A new study described how researchers used clinical data from 53 million patient notes to identify disease tendencies and patterns.

Published in the journal Artificial Intelligence in Medicine, new study findings describe how researchers from Children’s Hospital of Philadelphia (CHOP) and Drexel University used a new technique to gather patient and clinical data and determine a correlation between medical histories and common disease patterns.

Although new technologies have helped advance data analysis, a lack of standardization often leads researchers to describe similar symptoms differently, the press release notes.

Previously, the Epilepsy Neurogenetics Initiative (ENGIN) at CHOP analyzed clinical data to determine genetic targets in patients with different genetic childhood epilepsies. Building off this, the Department of Biomedical Health Informatics (DBHi) at CHOP, the College of Computing and Informatics at Drexel University, and ENGIN began using a suite of tools known as Arcus.

Created at CHOP, Arcus combines biological, clinical, research, and environmental data to assist in conducting new research efforts involving large data.

“This work follows trends in the artificial intelligence and machine learning field where complex, disparate information is transformed into something we can represent in a standardized way, thereby allowing machines to classify medical conditions and predict future disease risk,” said senior study author Scott Haag, PhD, assistant research professor in the Department of Computer Science at Drexel’s College of Computing & Informatics and the supervisor of the Arcus Data Science Team at CHOP, in a press release.

The researchers recently conducted a study that involved an analysis of 53.9 million electronic notes from 1.5 million patients within the Arcus data repository. From the variety of diagnoses represented by the patient population, researchers identified a total of 9,477 phenotypes.

“This study demonstrated that utilizing an array made up of the clinical terms we identified could exceed the capacity of other much more computationally complex methods of analyzing phenotypes,” said first author Maryam Daniali, a PhD candidate in computer science at Drexel University, in a press release. “This allowed us to map similarities between phenotypes using millions of points of data, significantly surpassing previous methods that relied on thousands of data points.” 

They also noted that this practice allowed for the division of phenotypes from the Human Phenotype Ontology (HPO) into their appropriate arrays, which could further assist researchers in deep phenotyping tasks.
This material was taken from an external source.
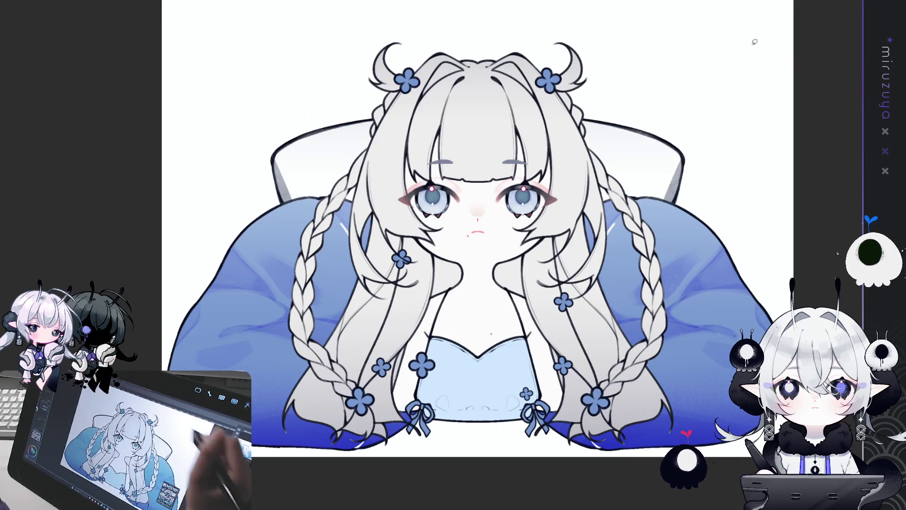
pyautogui.scroll(-1, 783, 228)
Containing over 15,000 clinical terms, the HPO is a resource for analyzing clinical information and allows for more efficient application of precision medicine into clinical practice.

Efforts surrounding predicting disease patterns are growing common as this can provide researchers with valuable insights.
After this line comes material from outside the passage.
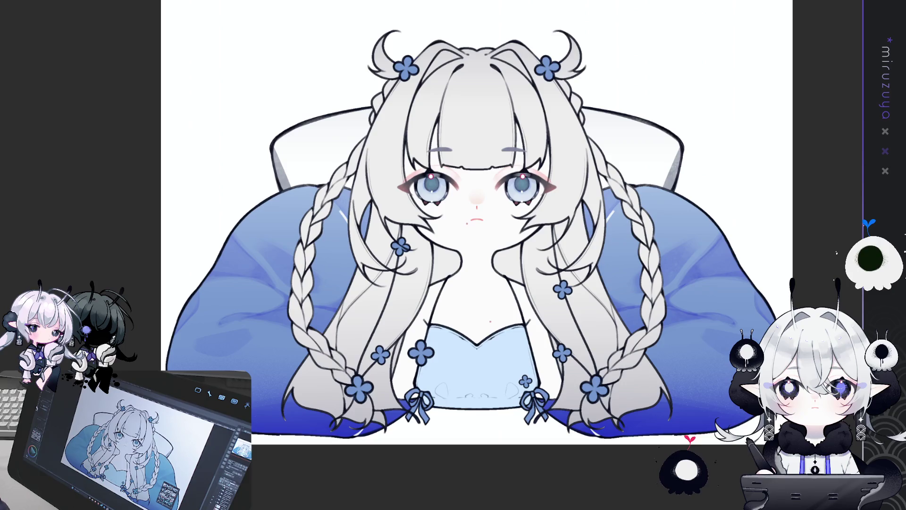
pyautogui.press('ctrl+z')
In November 2022, a study published in JAMA Network Open described the creation of a risk-scoring tool to predict subjective dementia patterns. The researchers used data from a UK population-based prospective cohort study, focusing on five-, nine- 13-year dementia risks as outcomes. With a study population of 444,695 people, they found that dementia occurrence during the 13 years was 0.7 percent for men and 0.5 percent for women.

Based on this research, they also found that socioeconomic adversity, sleep phenotypes, physical activity, and comorbidities were all risk factors for dementia.